** Data shown follows **

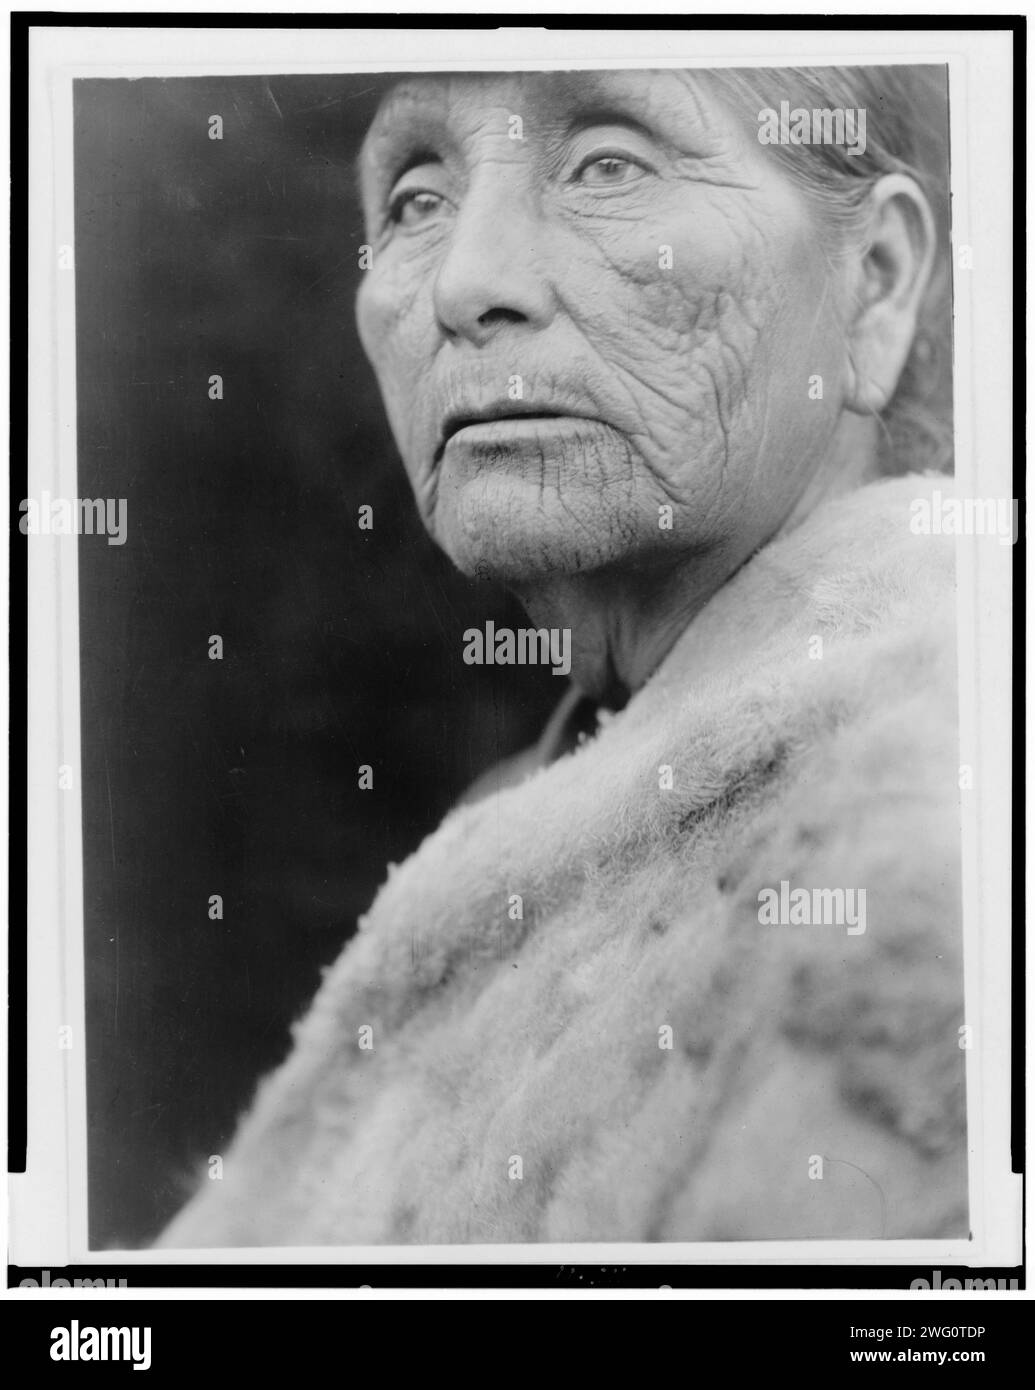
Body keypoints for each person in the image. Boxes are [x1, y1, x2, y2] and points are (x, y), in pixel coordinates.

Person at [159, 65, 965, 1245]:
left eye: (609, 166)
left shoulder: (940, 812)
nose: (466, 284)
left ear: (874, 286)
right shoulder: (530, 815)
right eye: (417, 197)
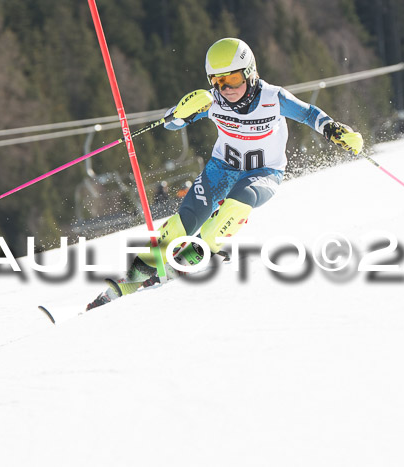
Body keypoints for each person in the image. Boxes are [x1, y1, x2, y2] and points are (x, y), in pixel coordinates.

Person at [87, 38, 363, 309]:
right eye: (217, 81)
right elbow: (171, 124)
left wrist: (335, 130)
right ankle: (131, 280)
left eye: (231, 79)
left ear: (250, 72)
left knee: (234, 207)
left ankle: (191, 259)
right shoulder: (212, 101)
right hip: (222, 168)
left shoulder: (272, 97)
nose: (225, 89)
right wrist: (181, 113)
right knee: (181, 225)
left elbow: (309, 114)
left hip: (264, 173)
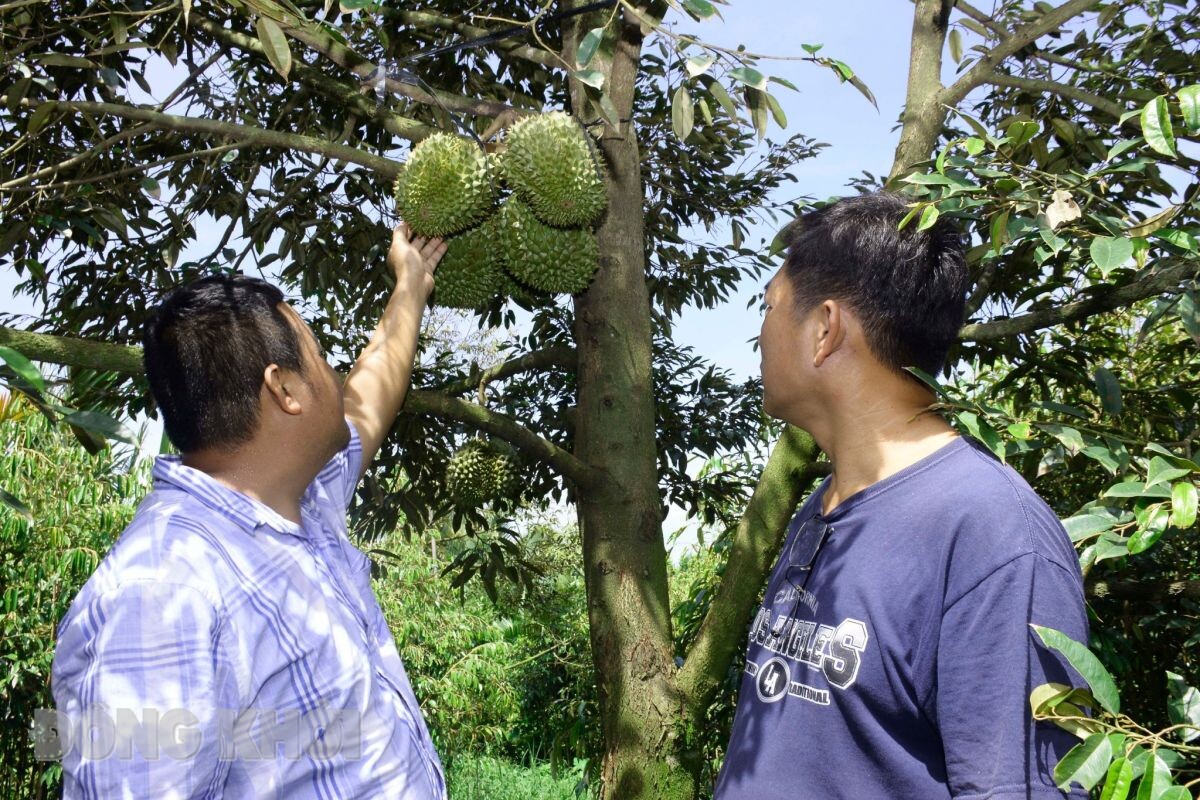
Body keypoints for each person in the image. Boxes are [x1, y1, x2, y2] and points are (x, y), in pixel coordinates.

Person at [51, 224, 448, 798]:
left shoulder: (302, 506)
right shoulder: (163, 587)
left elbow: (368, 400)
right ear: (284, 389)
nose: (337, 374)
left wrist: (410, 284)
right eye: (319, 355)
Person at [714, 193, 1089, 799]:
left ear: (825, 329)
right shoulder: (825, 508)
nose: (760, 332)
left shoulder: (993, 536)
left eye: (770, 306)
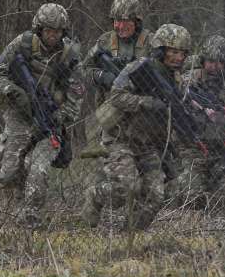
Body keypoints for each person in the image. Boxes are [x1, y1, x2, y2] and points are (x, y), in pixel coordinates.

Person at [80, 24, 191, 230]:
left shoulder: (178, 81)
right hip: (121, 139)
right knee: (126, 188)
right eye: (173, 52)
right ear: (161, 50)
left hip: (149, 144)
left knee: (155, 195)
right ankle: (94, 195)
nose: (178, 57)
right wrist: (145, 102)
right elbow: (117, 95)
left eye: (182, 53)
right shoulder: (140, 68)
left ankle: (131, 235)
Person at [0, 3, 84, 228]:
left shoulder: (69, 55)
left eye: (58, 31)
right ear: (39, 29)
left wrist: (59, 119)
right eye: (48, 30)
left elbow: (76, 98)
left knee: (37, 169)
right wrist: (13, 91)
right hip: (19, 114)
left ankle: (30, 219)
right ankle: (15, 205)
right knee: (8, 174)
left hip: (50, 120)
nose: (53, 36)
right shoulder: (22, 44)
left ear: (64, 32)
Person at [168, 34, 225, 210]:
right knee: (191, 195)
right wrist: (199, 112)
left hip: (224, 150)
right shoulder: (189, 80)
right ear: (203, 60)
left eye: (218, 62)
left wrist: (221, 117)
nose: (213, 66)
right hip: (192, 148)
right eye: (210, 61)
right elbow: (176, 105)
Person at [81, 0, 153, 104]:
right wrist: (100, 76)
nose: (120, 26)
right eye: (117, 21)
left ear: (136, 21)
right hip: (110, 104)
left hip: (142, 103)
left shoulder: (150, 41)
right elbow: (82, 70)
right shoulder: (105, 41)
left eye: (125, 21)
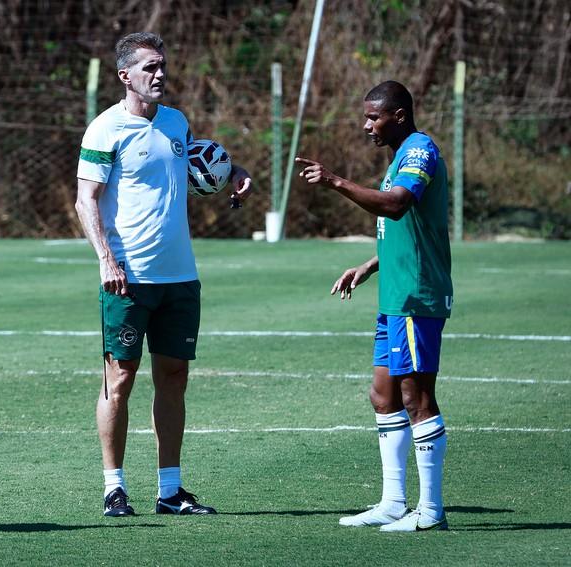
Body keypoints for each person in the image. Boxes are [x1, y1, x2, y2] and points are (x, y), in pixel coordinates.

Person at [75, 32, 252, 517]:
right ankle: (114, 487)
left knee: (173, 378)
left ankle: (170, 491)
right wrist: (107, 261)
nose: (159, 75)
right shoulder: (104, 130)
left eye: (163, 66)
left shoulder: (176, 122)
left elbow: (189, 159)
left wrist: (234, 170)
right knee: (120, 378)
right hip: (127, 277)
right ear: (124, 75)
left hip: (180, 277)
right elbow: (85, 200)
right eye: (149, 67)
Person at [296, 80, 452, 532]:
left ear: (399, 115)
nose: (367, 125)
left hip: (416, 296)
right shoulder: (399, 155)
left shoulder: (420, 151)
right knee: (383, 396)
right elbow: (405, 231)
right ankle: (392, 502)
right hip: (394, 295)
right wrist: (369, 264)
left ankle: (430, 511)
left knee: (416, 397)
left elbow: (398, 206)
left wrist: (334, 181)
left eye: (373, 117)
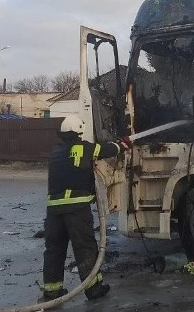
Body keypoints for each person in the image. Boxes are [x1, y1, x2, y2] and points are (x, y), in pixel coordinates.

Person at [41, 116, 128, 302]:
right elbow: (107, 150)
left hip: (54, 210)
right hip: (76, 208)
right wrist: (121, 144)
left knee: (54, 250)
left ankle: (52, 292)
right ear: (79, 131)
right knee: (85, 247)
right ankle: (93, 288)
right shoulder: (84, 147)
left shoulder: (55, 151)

** End of Data shown **

▶ [About this task]:
Reproduce the data verbatim. Do not carry any picture into the copy.

▶ [Exercise answer]:
Body keypoints for each person in the image. Boxes are [x1, y1, x2, y2] and points are (x, y), in pixel coordinates.

Person at [159, 65, 965, 1245]:
left eye: (609, 166)
left shoulder: (940, 812)
nose: (466, 284)
left ear: (874, 286)
right shoulder: (530, 815)
right eye: (417, 197)
Body keypoints for each person in the image. Boxes are [x1, y1, x2, y2] and points are (x, y), in pixel coordinates.

Person at [87, 38, 363, 309]:
right eye: (217, 81)
right elbow: (171, 124)
left wrist: (335, 130)
right ankle: (131, 280)
left eye: (231, 79)
left ear: (250, 72)
left knee: (234, 207)
left ankle: (191, 259)
right shoulder: (212, 101)
right hip: (222, 168)
left shoulder: (272, 97)
nose: (225, 89)
right wrist: (181, 113)
right knee: (181, 225)
left elbow: (309, 114)
left hip: (264, 173)
Body keypoints for each person in the image. Boxes are [x1, y1, x2, y2] and points are (x, y), in pixel coordinates.

Person at [51, 224, 448, 798]:
left shoulder: (302, 506)
right shoulder: (163, 587)
left elbow: (368, 400)
right ear: (284, 389)
nose: (337, 374)
left wrist: (410, 284)
right eye: (319, 355)
Person at [714, 193, 1089, 799]:
left ear: (825, 329)
right shoulder: (825, 508)
nose: (760, 332)
left shoulder: (993, 536)
left eye: (770, 306)
Body keypoints for each person in the image. Boxes are [x1, y1, x2, y2] and points are (x, y), in pixel coordinates.

Person at [80, 24, 191, 230]:
left shoulder: (178, 81)
right hip: (121, 139)
right knee: (126, 188)
right eye: (173, 52)
right ear: (161, 50)
left hip: (149, 144)
left knee: (155, 195)
right ankle: (94, 195)
nose: (178, 57)
right wrist: (145, 102)
right elbow: (117, 95)
left eye: (182, 53)
right shoulder: (140, 68)
left ankle: (131, 235)
Person at [0, 3, 84, 228]:
left shoulder: (69, 55)
left eye: (58, 31)
right ear: (39, 29)
left wrist: (59, 119)
right eye: (48, 30)
left elbow: (76, 98)
left knee: (37, 169)
right wrist: (13, 91)
right hip: (19, 114)
left ankle: (30, 219)
right ankle: (15, 205)
right knee: (8, 174)
left hip: (50, 120)
nose: (53, 36)
right shoulder: (22, 44)
left ear: (64, 32)
Person at [168, 34, 225, 210]:
right knee: (191, 195)
right wrist: (199, 112)
left hip: (224, 150)
right shoulder: (189, 80)
right ear: (203, 60)
left eye: (218, 62)
left wrist: (221, 117)
nose: (213, 66)
right hip: (192, 148)
right eye: (210, 61)
right elbow: (176, 105)
Person at [81, 0, 153, 104]:
right wrist: (100, 76)
nose: (120, 26)
right eye: (117, 21)
left ear: (136, 21)
right hip: (110, 104)
left hip: (142, 103)
left shoulder: (150, 41)
right elbow: (82, 70)
right shoulder: (105, 41)
left eye: (125, 21)
Body keypoints for each person in the image. Boxes are [x1, y1, x2, y2] and points are (x, y), in pixel coordinates.

Person at [75, 32, 252, 517]:
right ankle: (114, 487)
left knee: (173, 378)
left ankle: (170, 491)
right wrist: (107, 261)
nose: (159, 75)
right shoulder: (104, 130)
left eye: (163, 66)
left shoulder: (176, 122)
left elbow: (189, 159)
left wrist: (234, 170)
right knee: (120, 378)
right hip: (127, 277)
right ear: (124, 75)
left hip: (180, 277)
right elbow: (85, 200)
right eye: (149, 67)
Person at [296, 80, 452, 532]:
left ear: (399, 115)
nose: (367, 125)
left hip: (416, 296)
right shoulder: (399, 155)
left shoulder: (420, 151)
right knee: (383, 396)
right elbow: (405, 231)
right ankle: (392, 502)
right hip: (394, 295)
right wrist: (369, 264)
left ankle: (430, 511)
left knee: (416, 397)
left elbow: (398, 206)
left wrist: (334, 181)
left eye: (373, 117)
Body keypoints for each person in the image. Boxes are [x1, y1, x2, y2] and points are (x, y), in pixel coordinates.

Person at [41, 116, 128, 302]:
right elbow: (107, 150)
left hip: (54, 210)
right hip: (76, 208)
right wrist: (121, 144)
left knee: (54, 250)
left ankle: (52, 292)
right ear: (79, 131)
right knee: (85, 247)
right ankle: (93, 288)
right shoulder: (84, 147)
left shoulder: (55, 151)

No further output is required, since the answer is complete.